_Prompt_
Restate, in full and unchanged, the entries that follow, but not their pictures.
----------------------------------------
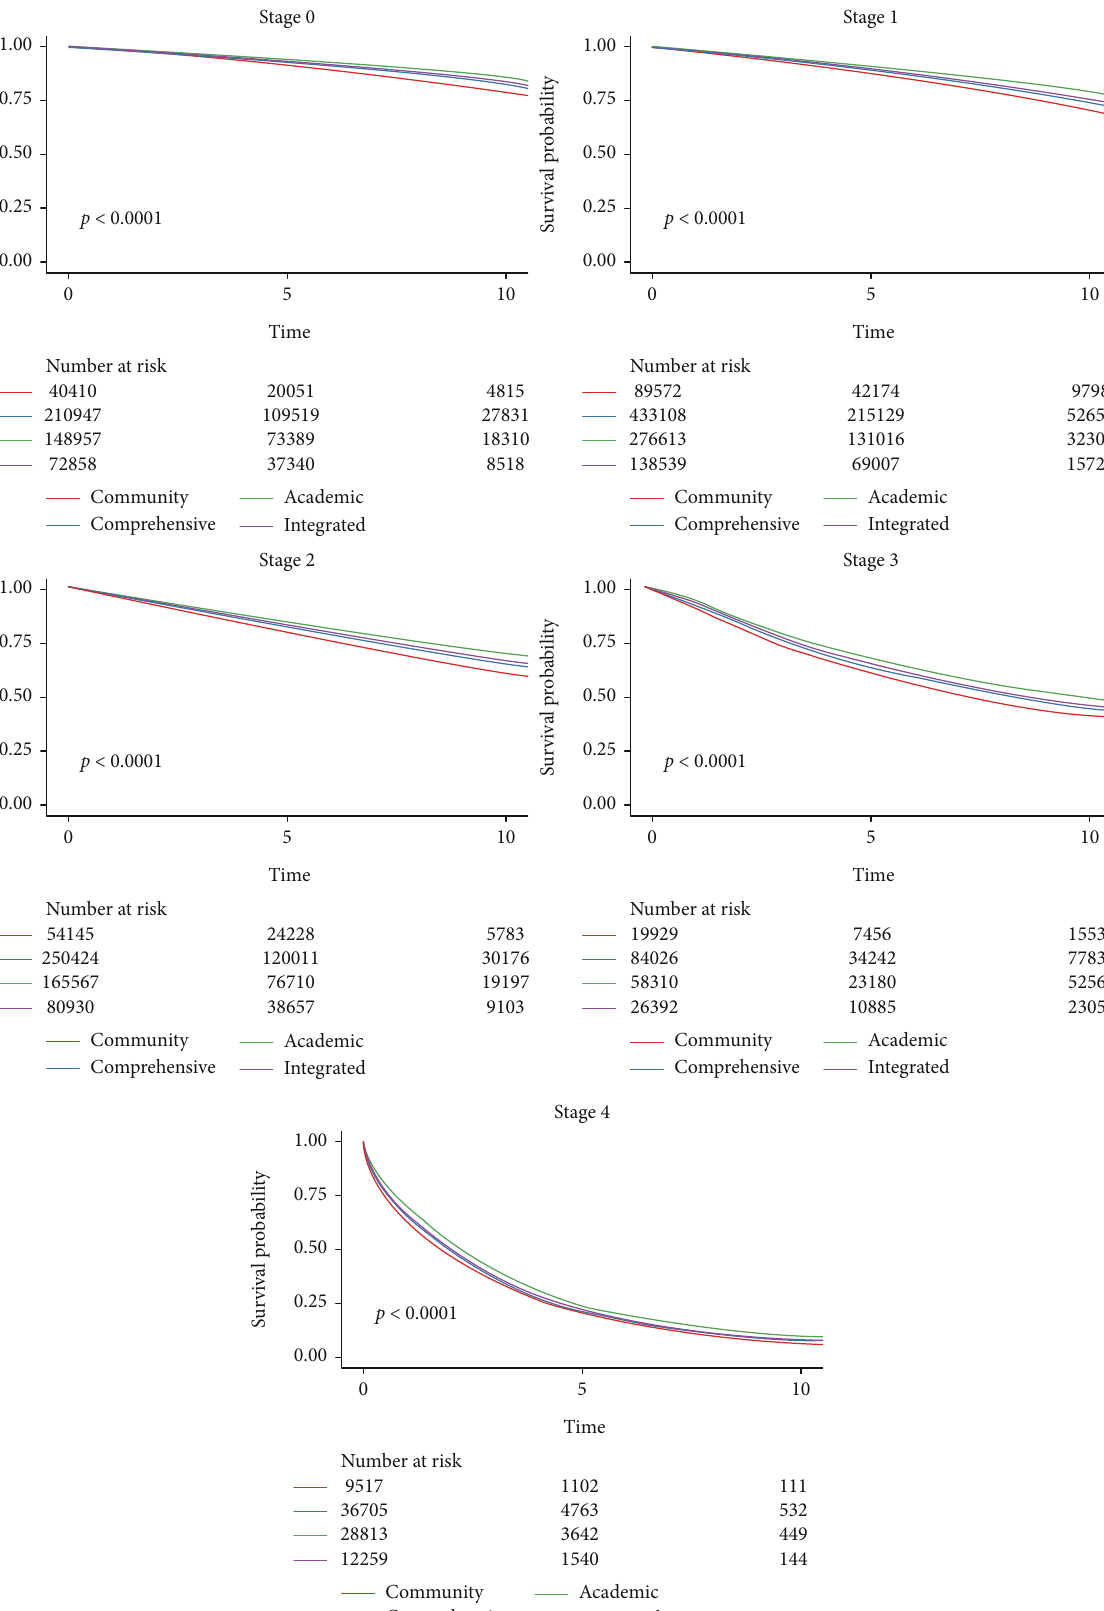
Figure 2: Kaplan-Meier survival curves strati fi ed by facility type and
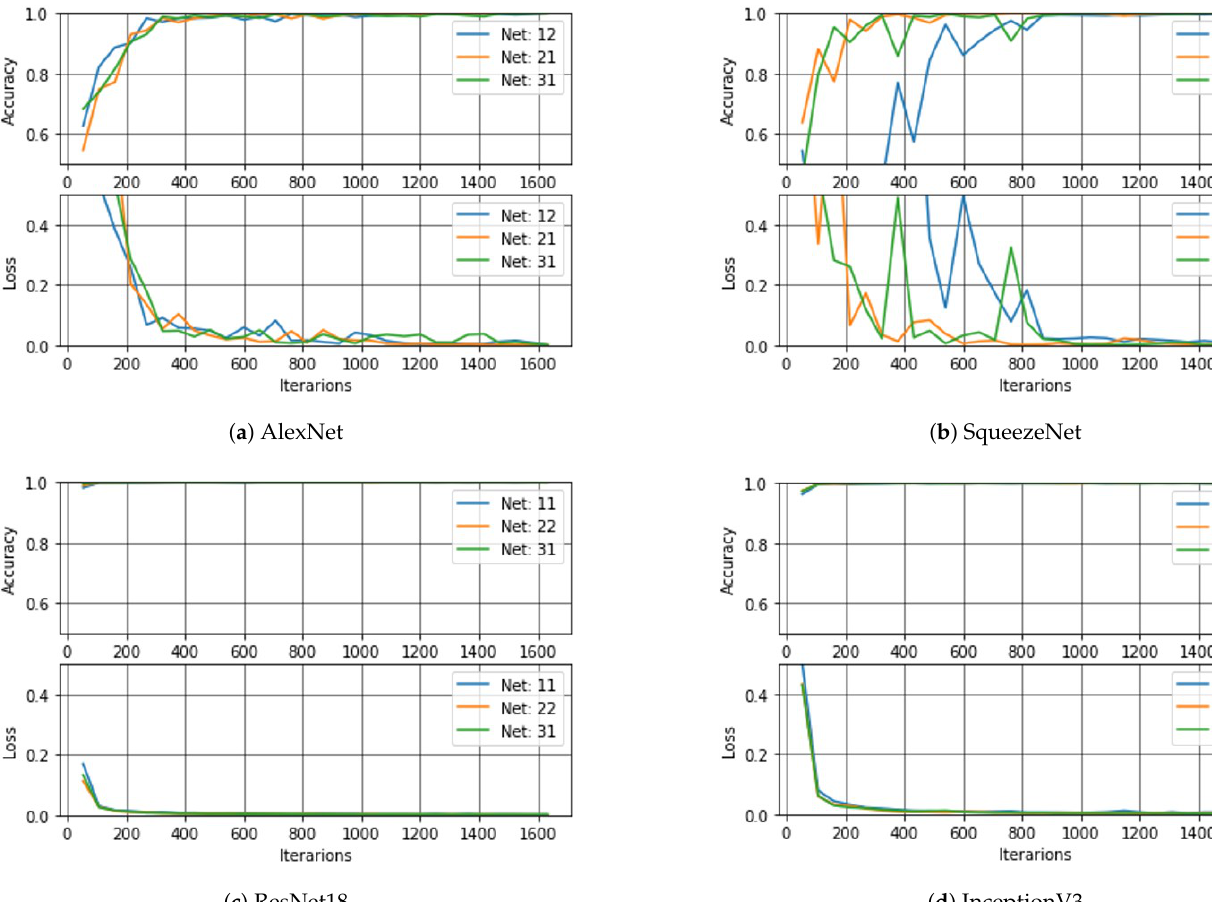
Figure 14. Convergence comparison for different TL-based models. The first index in each network corresponds to the dataset (i.e., 1 = DS1, 2 = DS2, 3 = DS3), while the second index corresponds to the freezing point (i.e., 1 = UF, 2 = MF, 3 =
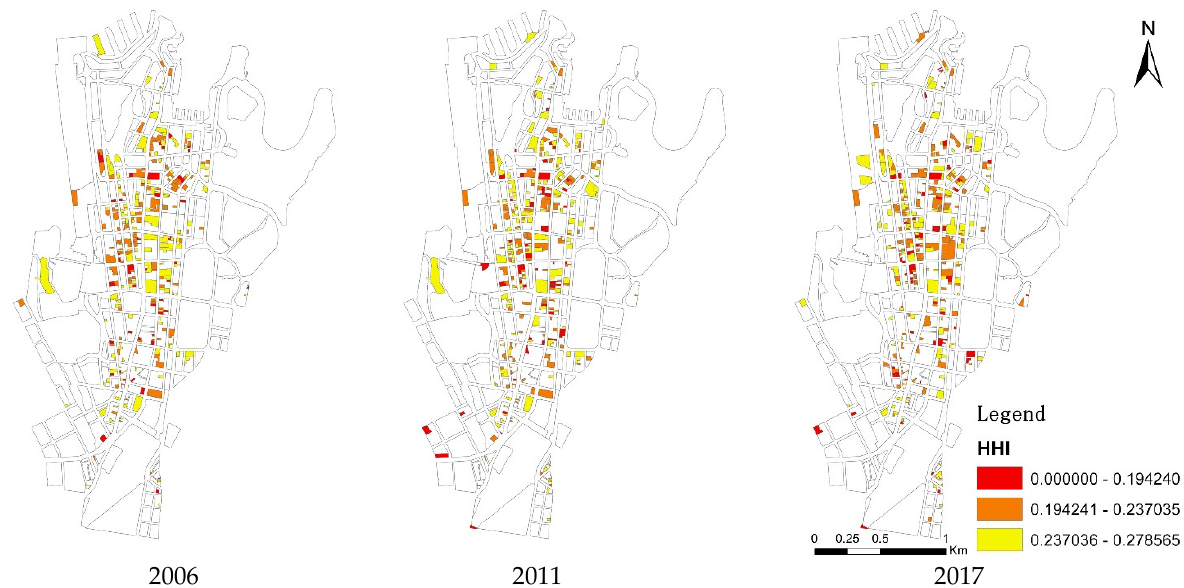
Figure 5. Heterogeneity of individual buildings, calculated using the HHI index (red colours indicate a higher diversity of industries within buildings). Notes: analysis of in-building heterogeneity showed a dispersed pattern of buildings with high heterogeneity from 2006–2017; nevertheless, it showed intense clustering along George Street and Pitt Street, in the finance and retail districts.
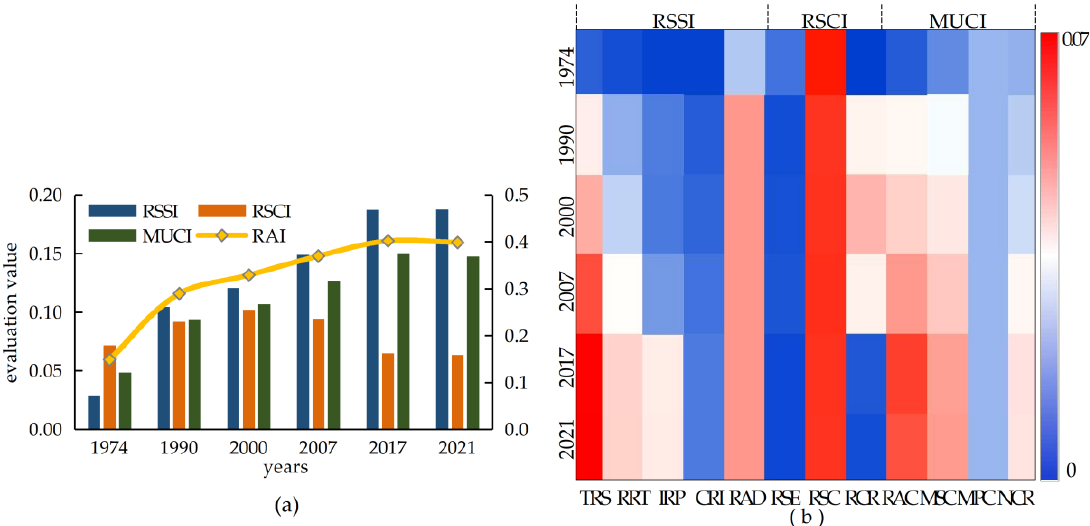
Figure 4. The evaluation results ( a ) and trends of the intensity of reclamation activity (RAI) in the study area ( b ).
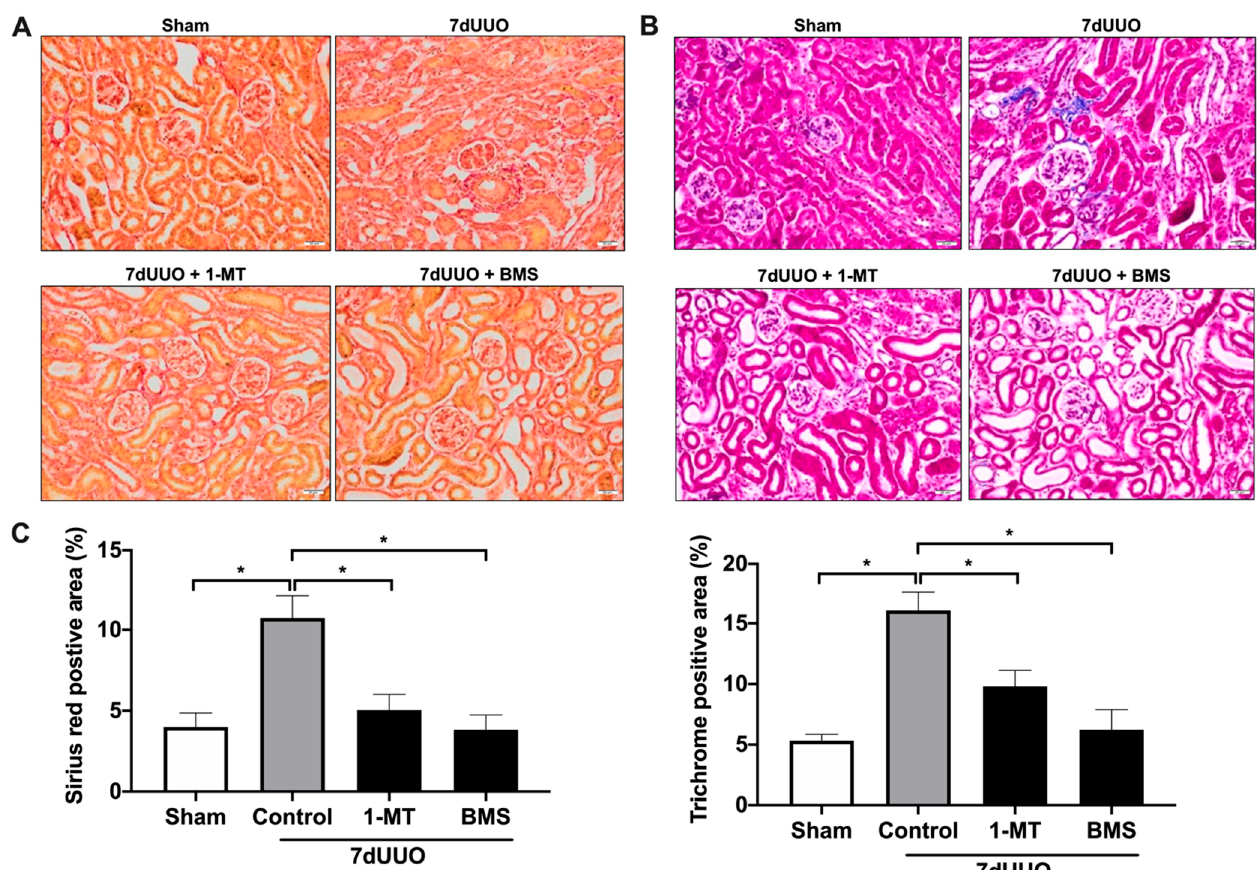
Figure 6. 1-Methyl-D-tryptophan and BMS-986205 markedly reduce collagen deposition in UUO mice. Mice were subjected to 7 days of unilateral ureteral obstruction (UUO) and treated with either 1-methyl-D-tryptophan (10 mg/mL) or BMS-986205 (10 mg/mL). ( A ) Representative images of Picrosirius red staining. ( B ) Representative images of Masson’s trichrome staining. ( C ) Quantification of Picrosirius red and Masson’s trichrome staining as a percentage of the total area of the tissue from Sham and UUO mice. Magnification 20 × . Scale bar: 20 µ m. n = 3–5. Data are presented as mean ± SEM. * p < 0.05.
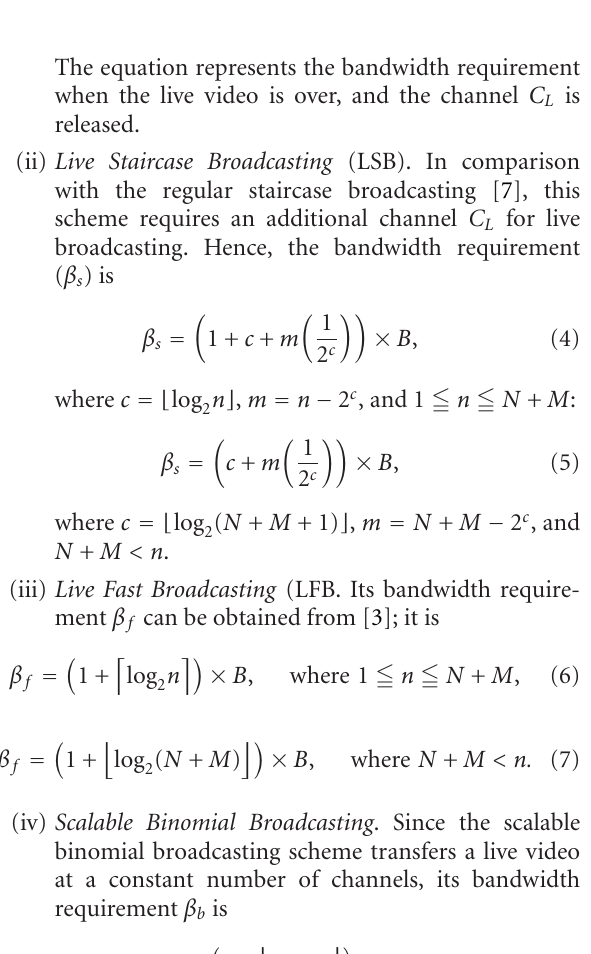
Figure 6: The scalable binomial broadcasting scheme.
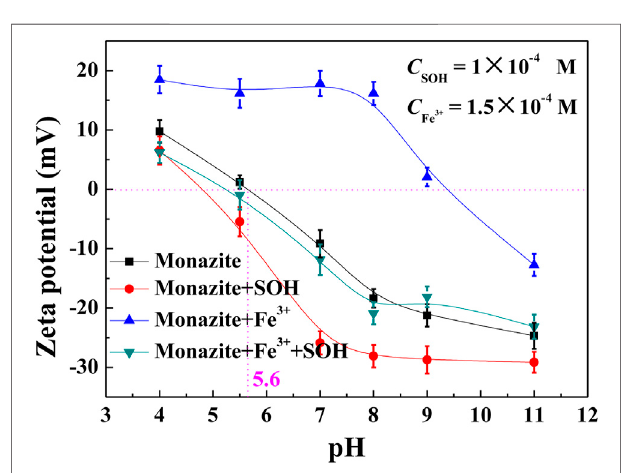
FIGURE6| Zetapotentialofmonaziteunderdifferentreagentconditions as a function of pH.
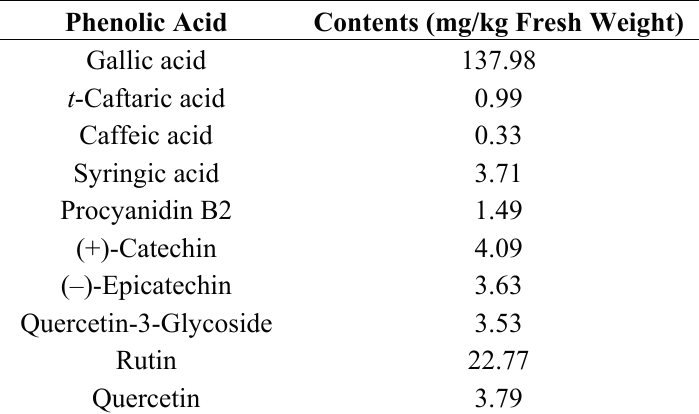
Table 9. Phenolic acids profile of blackberry fruit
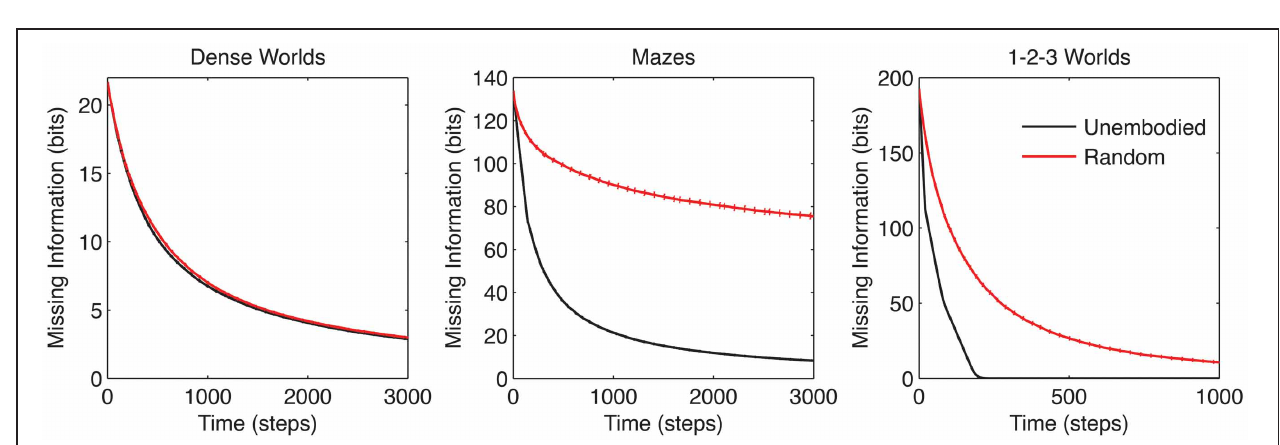
Frontiers in Neural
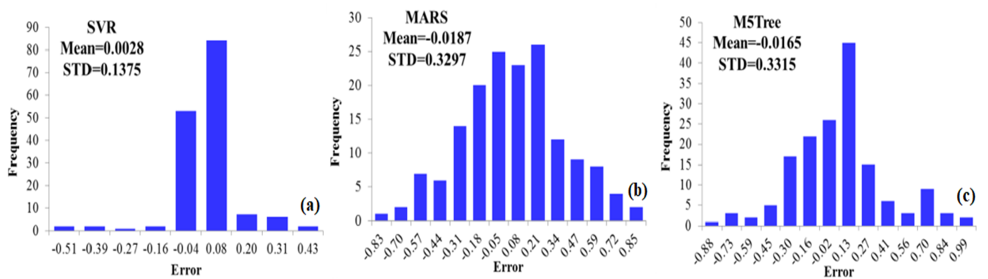
Figure 14. Distribution of the errors for the predicted and true data of CVDs in the training process using SVR ( a ), MARS ( b ) and M5Tree ( c ) of ML methods; see abbreviations in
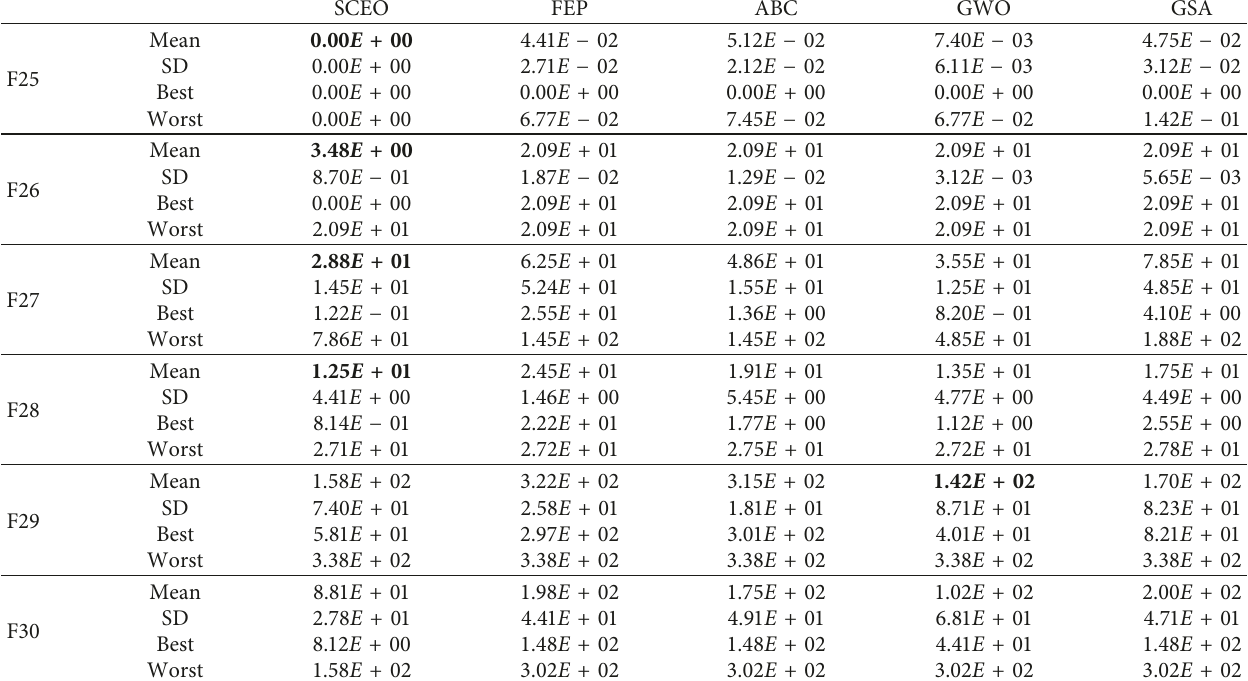
Table 9: Comparison with FEP [15], ABC [29], GWO [7], and GSA [30].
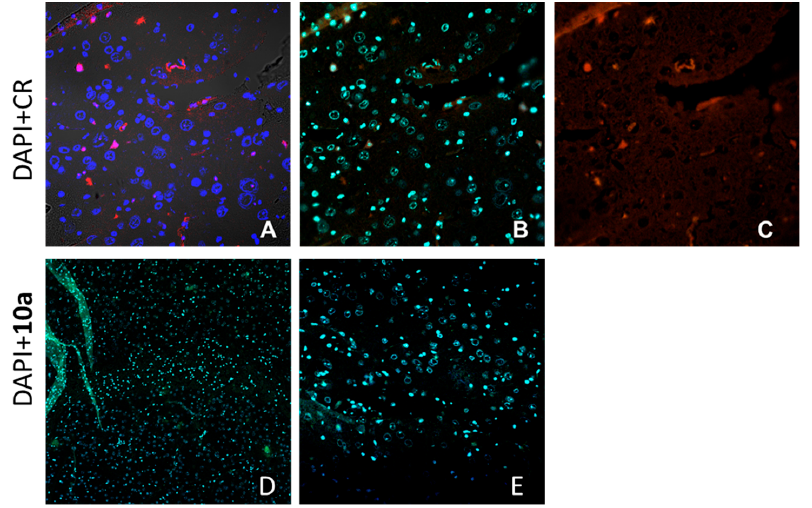
Figure 9. Staining of brain samples of 5xFAD line mice with commonly used dyes. ( A )-channel mode image, ( B ) blue channel DAPI nuclear dye: excitation 405, fluorescence registration 410–440, ( C ) red channel Congo red (CR): excitation 561, registration 570–600 (top). As well as staining of the brain of 5xFAD mice line with the test substance 10a. ( D )–staining with DAPI and experimental dye 10a dissolved in DMSO; ( E )–staining with DAPI and experimental dye dissolved in ethanol. Eu(III) complex 10a . Under all excitation wavelengths, only DAPI fluorescence was visible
----------------------------------------
_Response area_
Figure 2: Kaplan-Meier survival curves strati fi ed by facility type and
Figure 14. Convergence comparison for different TL-based models. The first index in each network corresponds to the dataset (i.e., 1 = DS1, 2 = DS2, 3 = DS3), while the second index corresponds to the freezing point (i.e., 1 = UF, 2 = MF, 3 =
Figure 5. Heterogeneity of individual buildings, calculated using the HHI index (red colours indicate a higher diversity of industries within buildings). Notes: analysis of in-building heterogeneity showed a dispersed pattern of buildings with high heterogeneity from 2006–2017; nevertheless, it showed intense clustering along George Street and Pitt Street, in the finance and retail districts.
Figure 4. The evaluation results ( a ) and trends of the intensity of reclamation activity (RAI) in the study area ( b ).
Figure 6. 1-Methyl-D-tryptophan and BMS-986205 markedly reduce collagen deposition in UUO mice. Mice were subjected to 7 days of unilateral ureteral obstruction (UUO) and treated with either 1-methyl-D-tryptophan (10 mg/mL) or BMS-986205 (10 mg/mL). ( A ) Representative images of Picrosirius red staining. ( B ) Representative images of Masson’s trichrome staining. ( C ) Quantification of Picrosirius red and Masson’s trichrome staining as a percentage of the total area of the tissue from Sham and UUO mice. Magnification 20 × . Scale bar: 20 µ m. n = 3–5. Data are presented as mean ± SEM. * p < 0.05.
Figure 6: The scalable binomial broadcasting scheme.
FIGURE6| Zetapotentialofmonaziteunderdifferentreagentconditions as a function of pH.
Table 9. Phenolic acids profile of blackberry fruit
Frontiers in Neural
Figure 14. Distribution of the errors for the predicted and true data of CVDs in the training process using SVR ( a ), MARS ( b ) and M5Tree ( c ) of ML methods; see abbreviations in
Table 9: Comparison with FEP [15], ABC [29], GWO [7], and GSA [30].
Figure 9. Staining of brain samples of 5xFAD line mice with commonly used dyes. ( A )-channel mode image, ( B ) blue channel DAPI nuclear dye: excitation 405, fluorescence registration 410–440, ( C ) red channel Congo red (CR): excitation 561, registration 570–600 (top). As well as staining of the brain of 5xFAD mice line with the test substance 10a. ( D )–staining with DAPI and experimental dye 10a dissolved in DMSO; ( E )–staining with DAPI and experimental dye dissolved in ethanol. Eu(III) complex 10a . Under all excitation wavelengths, only DAPI fluorescence was visible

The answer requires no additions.